[Future Data] Apache Fluss: A Streaming Storage for Real-Time Lakehouse
- Speaker:
- Jark Wu
- Date:
- Mon Dec 8, 2025 @ 04:30pm EST
- Date:
- Mon Dec 8, 2025
- Time:
- 04:30pm EST
- Location:
- https://cmu.zoom.us/j/96274590594?pwd=ZIhPZi8CFwaVd5kN9sS5uEiuWanTCa.1Zoom
- Title:
- Apache Fluss: A Streaming Storage for Real-Time Lakehouse
- System:
- Fluss
- Video:
- YouTube
Talk Info:
Modern data lakehouses promise unified batch and streaming processing, yet their storage layer remains inherently batch-oriented—optimized for large, immutable files. This mismatch forces streaming workloads to rely on external systems (e.g., Kafka), while analytical queries operate on stale snapshots, breaking end-to-end freshness.

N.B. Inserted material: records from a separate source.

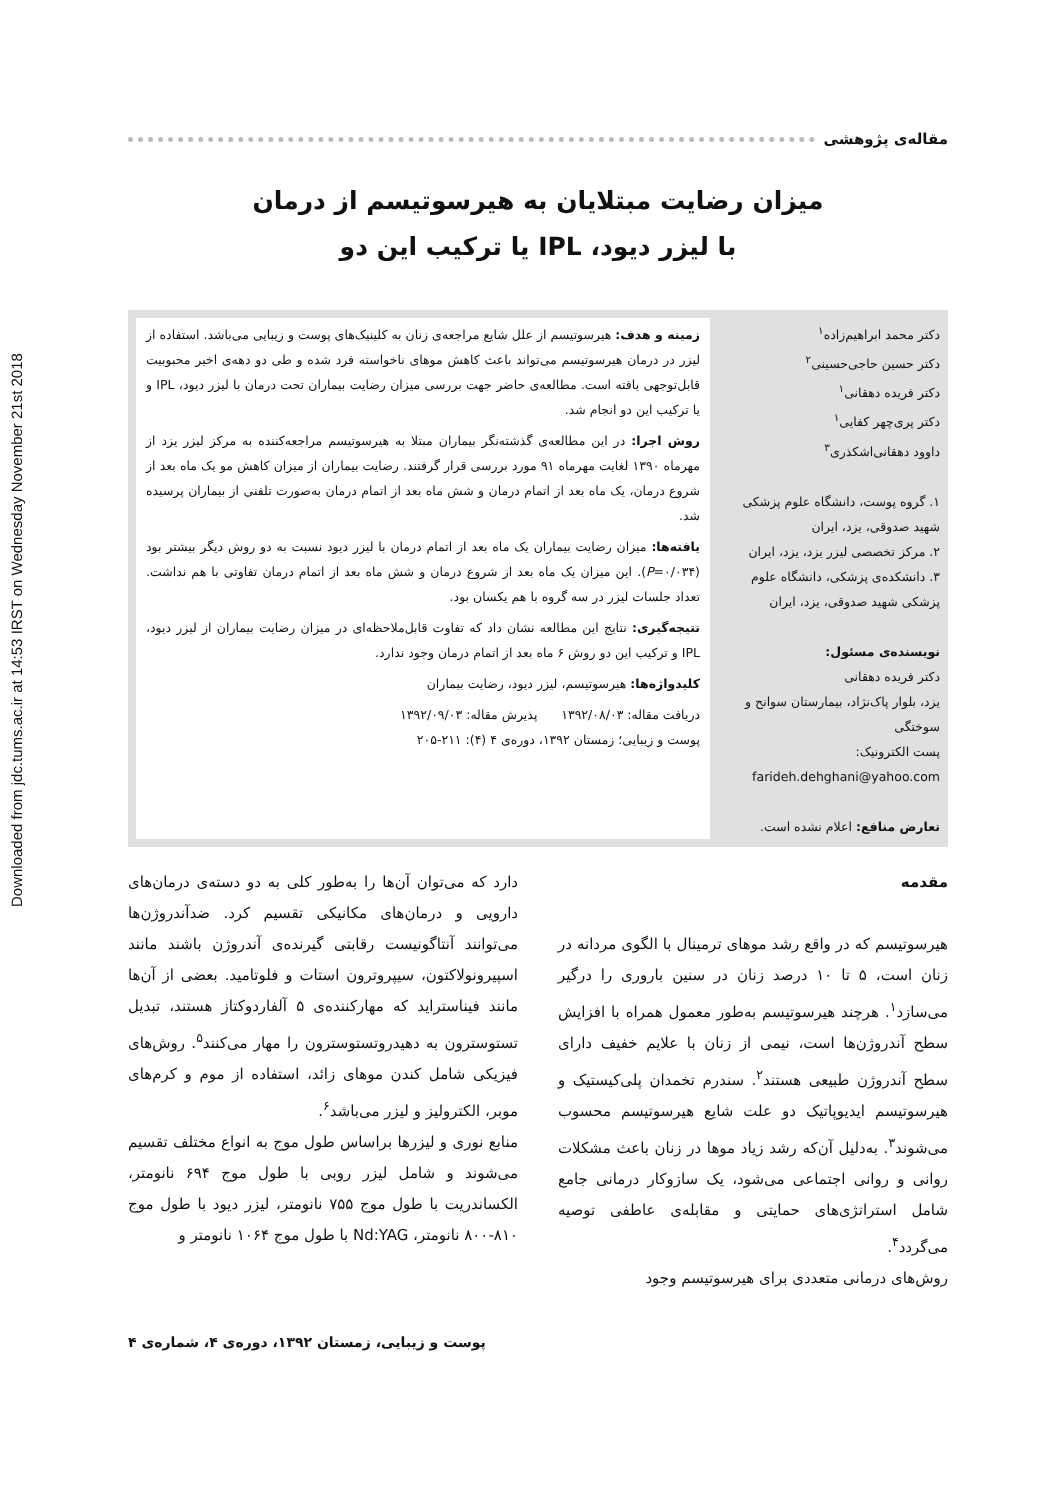Downloaded from jdc.tums.ac.ir at 14:53 IRST on Wednesday November 21st 2018
مقاله‌ی پژوهشی
میزان رضایت مبتلایان به هیرسوتیسم از درمان
با لیزر دیود، IPL یا ترکیب این دو
دکتر محمد ابراهیم‌زاده<sup>۱</sup>
دکتر حسین حاجی‌حسینی<sup>۲</sup>
دکتر فریده دهقانی<sup>۱</sup>
دکتر پری‌چهر کفایی<sup>۱</sup>
داوود دهقانی‌اشکذری<sup>۳</sup>
۱. گروه پوست، دانشگاه علوم پزشکی شهید صدوقی، یزد، ایران
۲. مرکز تخصصی لیزر یزد، یزد، ایران
۳. دانشکده‌ی پزشکی، دانشگاه علوم پزشکی شهید صدوقی، یزد، ایران
نویسنده‌ی مسئول:
دکتر فریده دهقانی
یزد، بلوار پاک‌نژاد، بیمارستان سوانح و سوختگی
پست الکترونیک:
farideh.dehghani@yahoo.com
تعارض منافع: اعلام نشده است.
زمینه و هدف: هیرسوتیسم از علل شایع مراجعه‌ی زنان به کلینیک‌های پوست و زیبایی می‌باشد. استفاده از لیزر در درمان هیرسوتیسم می‌تواند باعث کاهش موهای ناخواسته فرد شده و طی دو دهه‌ی اخیر محبوبیت قابل‌توجهی یافته است. مطالعه‌ی حاضر جهت بررسی میزان رضایت بیماران تحت درمان با لیزر دیود، IPL و یا ترکیب این دو انجام شد.
روش اجرا: در این مطالعه‌ی گذشته‌نگر بیماران مبتلا به هیرسوتیسم مراجعه‌کننده به مرکز لیزر یزد از مهرماه ۱۳۹۰ لغایت مهرماه ۹۱ مورد بررسی قرار گرفتند. رضایت بیماران از میزان کاهش مو یک ماه بعد از شروع درمان، یک ماه بعد از اتمام درمان و شش ماه بعد از اتمام درمان به‌صورت تلفنی از بیماران پرسیده شد.
یافته‌ها: میزان رضایت بیماران یک ماه بعد از اتمام درمان با لیزر دیود نسبت به دو روش دیگر بیشتر بود (P=۰/۰۳۴). این میزان یک ماه بعد از شروع درمان و شش ماه بعد از اتمام درمان تفاوتی با هم نداشت. تعداد جلسات لیزر در سه گروه با هم یکسان بود.
نتیجه‌گیری: نتایج این مطالعه نشان داد که تفاوت قابل‌ملاحظه‌ای در میزان رضایت بیماران از لیزر دیود، IPL و ترکیب این دو روش ۶ ماه بعد از اتمام درمان وجود ندارد.
کلیدواژه‌ها: هیرسوتیسم، لیزر دیود، رضایت بیماران
دریافت مقاله: ۱۳۹۲/۰۸/۰۳ پذیرش مقاله: ۱۳۹۲/۰۹/۰۳
پوست و زیبایی؛ زمستان ۱۳۹۲، دوره‌ی ۴ (۴): ۲۱۱-۲۰۵
مقدمه
هیرسوتیسم که در واقع رشد موهای ترمینال با الگوی مردانه در زنان است، ۵ تا ۱۰ درصد زنان در سنین باروری را درگیر می‌سازد<sup>۱</sup>. هرچند هیرسوتیسم به‌طور معمول همراه با افزایش سطح آندروژن‌ها است، نیمی از زنان با علایم خفیف دارای سطح آندروژن طبیعی هستند<sup>۲</sup>. سندرم تخمدان پلی‌کیستیک و هیرسوتیسم ایدیوپاتیک دو علت شایع هیرسوتیسم محسوب می‌شوند<sup>۳</sup>. به‌دلیل آن‌که رشد زیاد موها در زنان باعث مشکلات روانی و روانی اجتماعی می‌شود، یک سازوکار درمانی جامع شامل استراتژی‌های حمایتی و مقابله‌ی عاطفی توصیه می‌گردد<sup>۴</sup>.
روش‌های درمانی متعددی برای هیرسوتیسم وجود
دارد که می‌توان آن‌ها را به‌طور کلی به دو دسته‌ی درمان‌های دارویی و درمان‌های مکانیکی تقسیم کرد. ضدآندروژن‌ها می‌توانند آنتاگونیست رقابتی گیرنده‌ی آندروژن باشند مانند اسپیرونولاکتون، سیپروترون استات و فلوتامید. بعضی از آن‌ها مانند فیناسترايد که مهارکننده‌ی ۵ آلفاردوکتاز هستند، تبدیل تستوسترون به دهیدروتستوسترون را مهار می‌کنند<sup>۵</sup>. روش‌های فیزیکی شامل کندن موهای زائد، استفاده از موم و کرم‌های موبر، الکترولیز و لیزر می‌باشد<sup>۶</sup>.
منابع نوری و لیزرها براساس طول موج به انواع مختلف تقسیم می‌شوند و شامل لیزر روبی با طول موج ۶۹۴ نانومتر، الکساندریت با طول موج ۷۵۵ نانومتر، لیزر دیود با طول موج ۸۱۰-۸۰۰ نانومتر، Nd:YAG با طول موج ۱۰۶۴ نانومتر و
پوست و زیبایی، زمستان ۱۳۹۲، دوره‌ی ۴، شماره‌ی ۴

In this talk, I’ll present Apache Fluss (incubating), a lakehouse-native streaming storage system designed to bridge this gap. Fluss rethinks streaming storage from the ground up for analytical workloads. Its core abstraction is a columnar stream built on Apache Arrow, enabling sub-second ingestion and high-throughput analytical scans. Furthermore, Fluss introduces the "Streaming Lakehouse" concept that Fluss serves as the real-time data layer on top of Lakehouse. It allows query engines to seamlessly unify both fresh streaming data in Fluss and historical data in Lakehouse (Iceberg) to achieve truly real-time data analytics.
This talk is part of the Future Data Systems Seminar Series.
Bio:
Jark Wu is the original creator of Apache Fluss and PMC member of Apache Flink. He currently leads the Flink SQL (streaming compute) and Fluss (streaming storage) teams at Alibaba Cloud, where he is dedicated to building a serverless Flink cloud service. His work focuses on data streaming systems for over a decade.